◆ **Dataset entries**
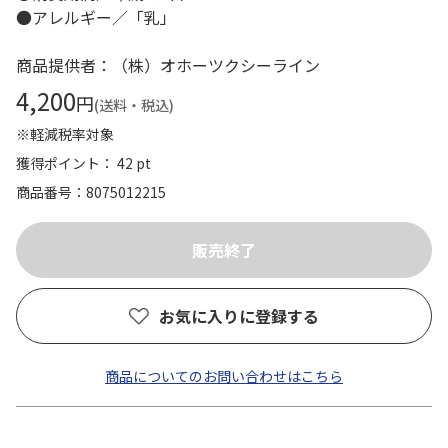
●アレルギー／「乳」
商品提供者：（株）オホーツクシーライン
4,200
円
(送料・税込)
※軽減税率対象
獲得ポイント： 42 pt
商品番号
8075012215
お気に入りに登録する
商品についてのお問い合わせはこちら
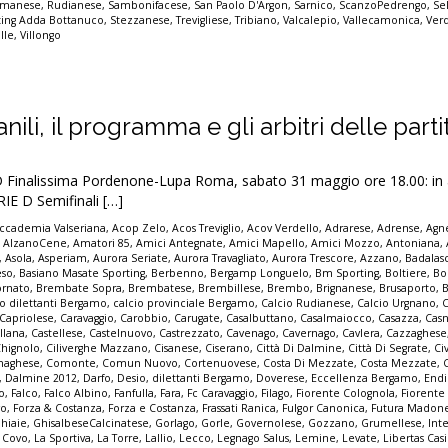
manese
,
Rudianese
,
Sambonifacese
,
San Paolo D'Argon
,
Sarnico
,
ScanzoPedrengo
,
Se
ting Adda Bottanuco
,
Stezzanese
,
Trevigliese
,
Tribiano
,
Valcalepio
,
Vallecamonica
,
Ver
alle
,
Villongo
anili, il programma e gli arbitri delle parti
nalissima Pordenone-Lupa Roma, sabato 31 maggio ore 18.00: in a
IE D Semifinali […]
ccademia Valseriana
,
Acop Zelo
,
Acos Treviglio
,
Acov Verdello
,
Adrarese
,
Adrense
,
Agne
,
AlzanoCene
,
Amatori 85
,
Amici Antegnate
,
Amici Mapello
,
Amici Mozzo
,
Antoniana
,
,
Asola
,
Asperiam
,
Aurora Seriate
,
Aurora Travagliato
,
Aurora Trescore
,
Azzano
,
Badalas
eso
,
Basiano Masate Sporting
,
Berbenno
,
Bergamp Longuelo
,
Bm Sporting
,
Boltiere
,
Bo
ornato
,
Brembate Sopra
,
Brembatese
,
Brembillese
,
Brembo
,
Brignanese
,
Brusaporto
,
io dilettanti Bergamo
,
calcio provinciale Bergamo
,
Calcio Rudianese
,
Calcio Urgnano
,
C
Capriolese
,
Caravaggio
,
Carobbio
,
Carugate
,
Casalbuttano
,
Casalmaiocco
,
Casazza
,
Casn
llana
,
Castellese
,
Castelnuovo
,
Castrezzato
,
Cavenago
,
Cavernago
,
Cavlera
,
Cazzaghese
Chignolo
,
Ciliverghe Mazzano
,
Cisanese
,
Ciserano
,
Città Di Dalmine
,
Città Di Segrate
,
Ci
naghese
,
Comonte
,
Comun Nuovo
,
Cortenuovese
,
Costa Di Mezzate
,
Costa Mezzate
,
,
Dalmine 2012
,
Darfo
,
Desio
,
dilettanti Bergamo
,
Doverese
,
Eccellenza Bergamo
,
End
no
,
Falco
,
Falco Albino
,
Fanfulla
,
Fara
,
Fc Caravaggio
,
Filago
,
Fiorente Colognola
,
Fiorente
vo
,
Forza & Costanza
,
Forza e Costanza
,
Frassati Ranica
,
Fulgor Canonica
,
Futura Madon
hiaie
,
GhisalbeseCalcinatese
,
Gorlago
,
Gorle
,
Governolese
,
Gozzano
,
Grumellese
,
Int
a Covo
,
La Sportiva
,
La Torre
,
Lallio
,
Lecco
,
Legnago Salus
,
Lemine
,
Levate
,
Libertas Cas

◆ **ASSIGNMENT**
The answer consists of every line above in which the word "Aurora" occurs.

◆ **TASK ANSWER**
Aurora Seriate
Aurora Travagliato
Aurora Trescore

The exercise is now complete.